The Auto Anonymizer feature is simple and easy to configure. It is built to analyze the data and produce an output that has a balance of both generalization and value. The output of the auto anonymizer should always be verified by a human with dataset knowledge. The output is merely a suggestion and should not be used without further inspection.
Protegrity Anonymization analyzes a sample of the data from the dataset. This sample is then analyzed to build a template for performing the anonymization. The template building takes time, based on the size of the dataset and the nature of the data itself.
You can specify the parameters such as, the various fields for redacting, for anonymizing the data. You can use the Auto Anonymizer feature to automatically analyze the data and perform the required anonymization. This feature can also scan the data and perform the best optimization for providing high quality anonymized data. The various parameters used for performing auto anonymization are configurable and can be optimized to suite your business need or requirements. Additionally, frequently performed fields can be created and stored to enable you to build the anonymization request faster and with minimal information before runtime.
A brief flow of the steps for auto anonymization is shown in the following figure.

The user provides the data, column identification, and anonymization parameters, if required. Protegrity Anonymization analyzes the parameters provided and analyzes the dataset. Various Protegrity Anonymization models are generated and analyzed. The parameters, such as, the K, l, and t values, along with the data available in the dataset are used for processing the request. The results are compared and finally, the dataset is processed using the model and parameters that have the best anonymization output.

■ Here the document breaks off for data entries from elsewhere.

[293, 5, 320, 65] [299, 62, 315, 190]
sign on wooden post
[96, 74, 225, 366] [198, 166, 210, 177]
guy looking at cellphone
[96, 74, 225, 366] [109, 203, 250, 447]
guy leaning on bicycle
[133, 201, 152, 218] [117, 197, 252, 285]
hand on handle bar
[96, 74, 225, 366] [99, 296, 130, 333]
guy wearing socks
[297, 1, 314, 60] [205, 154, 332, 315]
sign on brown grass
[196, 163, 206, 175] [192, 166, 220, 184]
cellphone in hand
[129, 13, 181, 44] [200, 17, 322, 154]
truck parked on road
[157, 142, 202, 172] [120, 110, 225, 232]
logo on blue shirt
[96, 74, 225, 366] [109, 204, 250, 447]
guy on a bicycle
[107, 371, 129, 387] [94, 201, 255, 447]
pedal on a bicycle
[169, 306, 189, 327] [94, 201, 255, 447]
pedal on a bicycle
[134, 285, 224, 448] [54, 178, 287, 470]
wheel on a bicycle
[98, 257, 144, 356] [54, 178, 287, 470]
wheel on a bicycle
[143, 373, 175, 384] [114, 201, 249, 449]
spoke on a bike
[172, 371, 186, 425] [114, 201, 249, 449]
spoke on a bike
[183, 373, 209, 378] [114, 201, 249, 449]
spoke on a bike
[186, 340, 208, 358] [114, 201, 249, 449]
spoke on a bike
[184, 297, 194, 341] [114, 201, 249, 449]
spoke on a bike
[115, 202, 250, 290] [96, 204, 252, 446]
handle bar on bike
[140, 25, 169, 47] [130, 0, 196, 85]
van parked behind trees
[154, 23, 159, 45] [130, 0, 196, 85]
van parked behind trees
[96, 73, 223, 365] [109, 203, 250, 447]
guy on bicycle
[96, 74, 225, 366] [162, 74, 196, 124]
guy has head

Consider the following sample graph.

Protegrity Anonymization will first auto assign the privacy levels for the various columns in the dataset. Direct identifiers will be redacted from the dataset. Next, models will be created using different values for K-anonymity, l-diversity, and t-closeness. The values will be analyzed, and the best values selected, such as, the values at point b in the graph. The dataset will then be anonymized using the values determined to complete the anonymization request.
The user can specify the values that must be used, if required. Protegrity Anonymization will consider the values specified by the user and continue to auto generate the remaining values accordingly.

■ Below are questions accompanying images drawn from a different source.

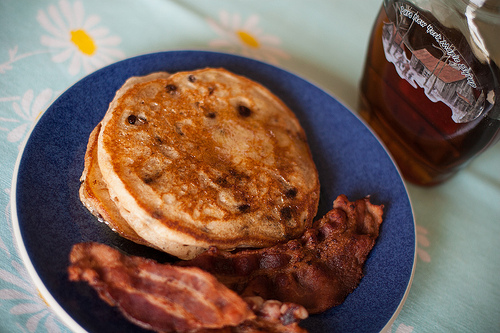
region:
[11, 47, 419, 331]
breakfast on a blue plate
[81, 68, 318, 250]
pancakes with blueberries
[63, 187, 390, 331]
two slices of bacon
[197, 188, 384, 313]
a crisp slice of bacon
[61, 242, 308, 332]
a chewy slice of bacon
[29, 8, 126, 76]
a white daisy with a yellow center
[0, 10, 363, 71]
a light blue tablecloth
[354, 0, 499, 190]
a bottle of real maple syrup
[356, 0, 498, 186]
maple syrup from New York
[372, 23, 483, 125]
an illustration of a cabin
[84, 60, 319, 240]
two pancakes on plate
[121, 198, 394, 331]
cooked bacon on plate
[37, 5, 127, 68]
white flower on tablecloth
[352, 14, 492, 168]
bottle of maple syrup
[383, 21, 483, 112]
illustration on syrup bottle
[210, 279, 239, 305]
fat in strip of bacon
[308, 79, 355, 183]
blue plate containing food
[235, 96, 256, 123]
chocolate chip in pancake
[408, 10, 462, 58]
words on syrup bottle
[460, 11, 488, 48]
reflection on syrup bottle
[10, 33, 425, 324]
blue plate with bacon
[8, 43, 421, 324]
blue plate with pancakes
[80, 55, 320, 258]
brown chocolate chip pancakes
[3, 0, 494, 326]
this is an indoor breakfast scene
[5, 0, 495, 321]
blue white flowered table cloth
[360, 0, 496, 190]
glass bottle of maple syrup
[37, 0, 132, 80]
white daisy flower with yellow center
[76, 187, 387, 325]
two slices of crispy bacon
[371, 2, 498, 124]
red and white label on syrup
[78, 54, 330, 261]
two pancakes with syrup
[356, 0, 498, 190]
A bottle of syrup on the table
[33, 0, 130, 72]
A white flower with a yellow center on a tablecloth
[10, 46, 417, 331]
A blue plate with food on it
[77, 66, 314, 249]
Two pancakes on the plate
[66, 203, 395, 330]
Two strips of bacon underneath the pancakes on the plate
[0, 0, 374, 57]
A light blue floral tablecloth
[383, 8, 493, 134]
An image on the syrup bottle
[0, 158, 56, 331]
The edge of the plate trimmed in white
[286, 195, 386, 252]
A wrinkly part of the bacon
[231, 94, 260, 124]
A black dot on the pancake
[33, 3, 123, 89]
daisy on table cloth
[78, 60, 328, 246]
two blueberry pancakes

Note: The auto anonymization runs the same request using different values, the anonymization request will take more time to complete compared to a regular anonymization request.
You can use measure, mode, and Infer for Auto Anonymization.
For more information about the measure API, refer to Measure API.
The difference between using mode and Infer is provided in the following table.
| Mode | Infer |
|---|---|
| Analyzes the dataset and performs the anonymization job. | Only analyzes the dataset. |
| The result set is the output. | Updates the models used for performing the anonymization job. |
| You cannot retrieve the attributes for the job. | You can view the auto generated job attribute values, such as K-anonymity, that will be used for performing the job using the describe method. |
| You can specify target variables for focusing the anonymization job with the anonymization function. | You can specify target variables for focus before performing the anonymization job or even modify the model after performing the anonymization job. |